The mandatory charge was suppose to have started with a 2.75% of the OFWs’ income in 2019, and increase to 4% this year.
Salceda said the amount is “more expensive, frankly, than most general life insurance coverages. And for what? It is literally impossible for an OFW to avail of Philhealth coverage while abroad. So, it’s literally for nothing on their end.”
“I hope to work with the next Secretary of Health and Finance Secretary Benjamin Diokno on reforming the Philhealth. I do hope that reforming healthcare is among the top priority agenda in President BBM’s list,” Salceda said.
He said he “will convene the stakeholders again to see how we can further refine and champion the Philhealth Reform Act.”
HB 7570 proposes systemic reforms in the PhilHealth collection system, Resrve Fund management, distribution and verification of claims and benefits, and the agency’s governance.
Under the bill, the premium contribution scheme is made more progressive by linking the income tax rate with a premium contribution.
“We are tying the premium contribution to income and are setting an income ceiling system. Under the old scheme, the more you earn above the ceiling, the less you pay as a share of income. This is of course not progressive. We are improving the system by linking it with income,” Salceda explained.
“So, what I want to do basically, is to lift the income cap so that the rich will pay significantly more, while the average worker will pay significantly less,” he said.
HB 7570 also seeks to reform the PhilHealth governance structure by making the Secretary of Finance as Chair of its Board because it is “an insurance and investment agency, PhilHealth needs the same caliber of management in the Government Service Insurance System (GSIS),” he added.
Salceda noted that “GOCCs (government-owned and controlled corporations) under the Secretary of Finance also seem to be better governed than other GOCCs.”
For reform in the reserve fund management, the bill proposes making the Bureau of Treasury the fund manager of the investment reserve fund, accumulating net income into the reserve fund, and removing the two-year ceiling in fund life.
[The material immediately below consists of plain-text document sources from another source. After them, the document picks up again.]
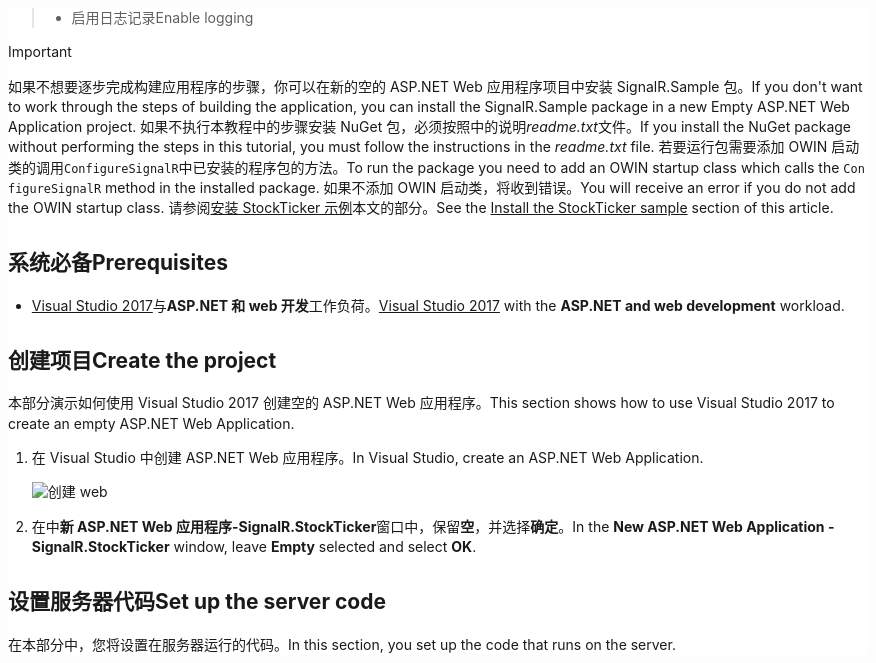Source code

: > * <span data-ttu-id="5fdc7-118">启用日志记录</span><span class="sxs-lookup"><span data-stu-id="5fdc7-118">Enable logging</span></span>

> [!IMPORTANT]
> <span data-ttu-id="5fdc7-119">如果不想要逐步完成构建应用程序的步骤，你可以在新的空的 ASP.NET Web 应用程序项目中安装 SignalR.Sample 包。</span><span class="sxs-lookup"><span data-stu-id="5fdc7-119">If you don't want to work through the steps of building the application, you can install the SignalR.Sample package in a new Empty ASP.NET Web Application project.</span></span> <span data-ttu-id="5fdc7-120">如果不执行本教程中的步骤安装 NuGet 包，必须按照中的说明*readme.txt*文件。</span><span class="sxs-lookup"><span data-stu-id="5fdc7-120">If you install the NuGet package without performing the steps in this tutorial, you must follow the instructions in the *readme.txt* file.</span></span> <span data-ttu-id="5fdc7-121">若要运行包需要添加 OWIN 启动类的调用`ConfigureSignalR`中已安装的程序包的方法。</span><span class="sxs-lookup"><span data-stu-id="5fdc7-121">To run the package you need to add an OWIN startup class which calls the `ConfigureSignalR` method in the installed package.</span></span> <span data-ttu-id="5fdc7-122">如果不添加 OWIN 启动类，将收到错误。</span><span class="sxs-lookup"><span data-stu-id="5fdc7-122">You will receive an error if you do not add the OWIN startup class.</span></span> <span data-ttu-id="5fdc7-123">请参阅[安装 StockTicker 示例](#install-the-stockticker-sample)本文的部分。</span><span class="sxs-lookup"><span data-stu-id="5fdc7-123">See the [Install the StockTicker sample](#install-the-stockticker-sample) section of this article.</span></span>


## <a name="prerequisites"></a><span data-ttu-id="5fdc7-124">系统必备</span><span class="sxs-lookup"><span data-stu-id="5fdc7-124">Prerequisites</span></span>

 * <span data-ttu-id="5fdc7-125">[Visual Studio 2017](https://visualstudio.microsoft.com/downloads/)与**ASP.NET 和 web 开发**工作负荷。</span><span class="sxs-lookup"><span data-stu-id="5fdc7-125">[Visual Studio 2017](https://visualstudio.microsoft.com/downloads/) with the **ASP.NET and web development** workload.</span></span>

## <a name="create-the-project"></a><span data-ttu-id="5fdc7-126">创建项目</span><span class="sxs-lookup"><span data-stu-id="5fdc7-126">Create the project</span></span>

<span data-ttu-id="5fdc7-127">本部分演示如何使用 Visual Studio 2017 创建空的 ASP.NET Web 应用程序。</span><span class="sxs-lookup"><span data-stu-id="5fdc7-127">This section shows how to use Visual Studio 2017 to create an empty ASP.NET Web Application.</span></span>

1. <span data-ttu-id="5fdc7-128">在 Visual Studio 中创建 ASP.NET Web 应用程序。</span><span class="sxs-lookup"><span data-stu-id="5fdc7-128">In Visual Studio, create an ASP.NET Web Application.</span></span>

    ![创建 web](tutorial-server-broadcast-with-signalr/_static/image2.png)

1. <span data-ttu-id="5fdc7-130">在中**新 ASP.NET Web 应用程序-SignalR.StockTicker**窗口中，保留**空**，并选择**确定**。</span><span class="sxs-lookup"><span data-stu-id="5fdc7-130">In the **New ASP.NET Web Application - SignalR.StockTicker** window, leave **Empty** selected and select **OK**.</span></span>

## <a name="set-up-the-server-code"></a><span data-ttu-id="5fdc7-131">设置服务器代码</span><span class="sxs-lookup"><span data-stu-id="5fdc7-131">Set up the server code</span></span>

<span data-ttu-id="5fdc7-132">在本部分中，您将设置在服务器运行的代码。</span><span class="sxs-lookup"><span data-stu-id="5fdc7-132">In this section, you set up the code that runs on the server.</span></span>
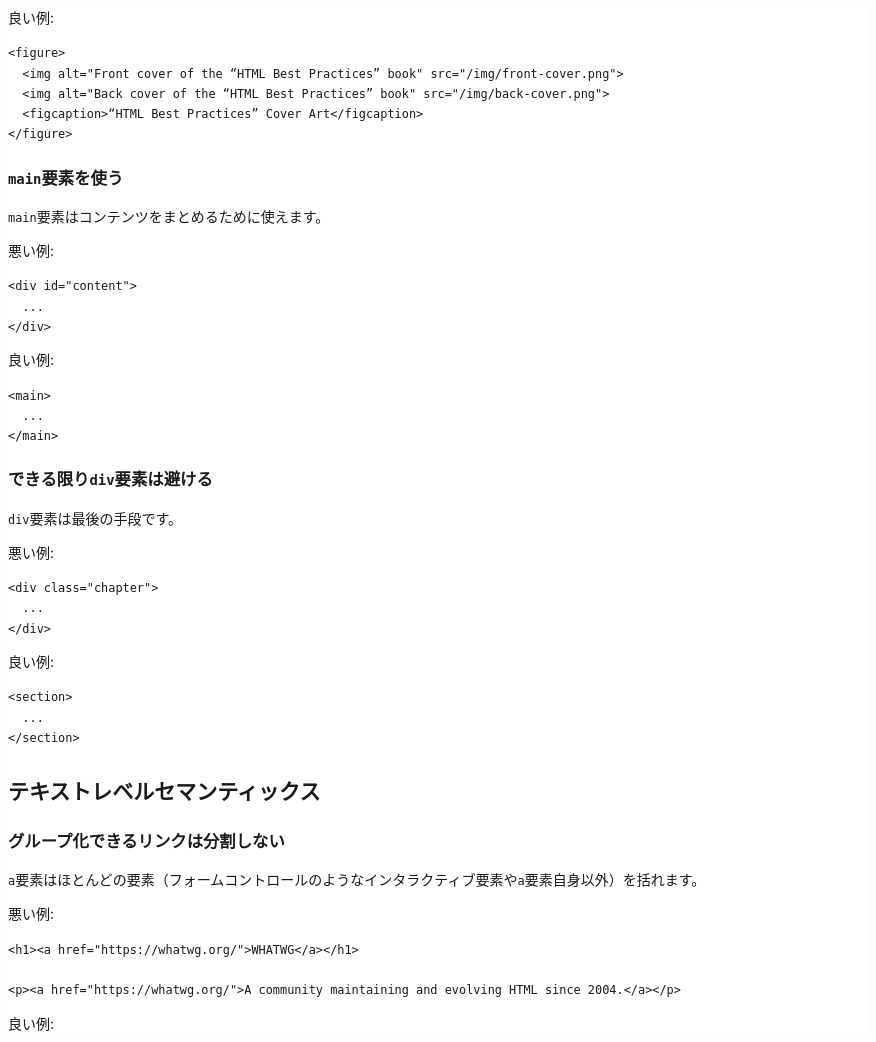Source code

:良い例:

    <figure>
      <img alt="Front cover of the “HTML Best Practices” book" src="/img/front-cover.png">
      <img alt="Back cover of the “HTML Best Practices” book" src="/img/back-cover.png">
      <figcaption>“HTML Best Practices” Cover Art</figcaption>
    </figure>


### `main`要素を使う

`main`要素はコンテンツをまとめるために使えます。

悪い例:

    <div id="content">
      ...
    </div>

良い例:

    <main>
      ...
    </main>


### できる限り`div`要素は避ける

`div`要素は最後の手段です。

悪い例:

    <div class="chapter">
      ...
    </div>

良い例:

    <section>
      ...
    </section>


## テキストレベルセマンティックス


### グループ化できるリンクは分割しない

`a`要素はほとんどの要素（フォームコントロールのようなインタラクティブ要素や`a`要素自身以外）を括れます。

悪い例:

    <h1><a href="https://whatwg.org/">WHATWG</a></h1>

    <p><a href="https://whatwg.org/">A community maintaining and evolving HTML since 2004.</a></p>

良い例:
To prevent fraud in the reporting of cases, the bill mandates the creation of the national health database of all claims and benefits requested from and granted by PhilHealth.
The one-patient, one-record principle will be followed, and an independent audit of the PhilHealth shall be required.
The bill likewise requires the PhilHealth president to report to the President of the Philippines and to Congress on measures the agency has taken to address adverse audit findings.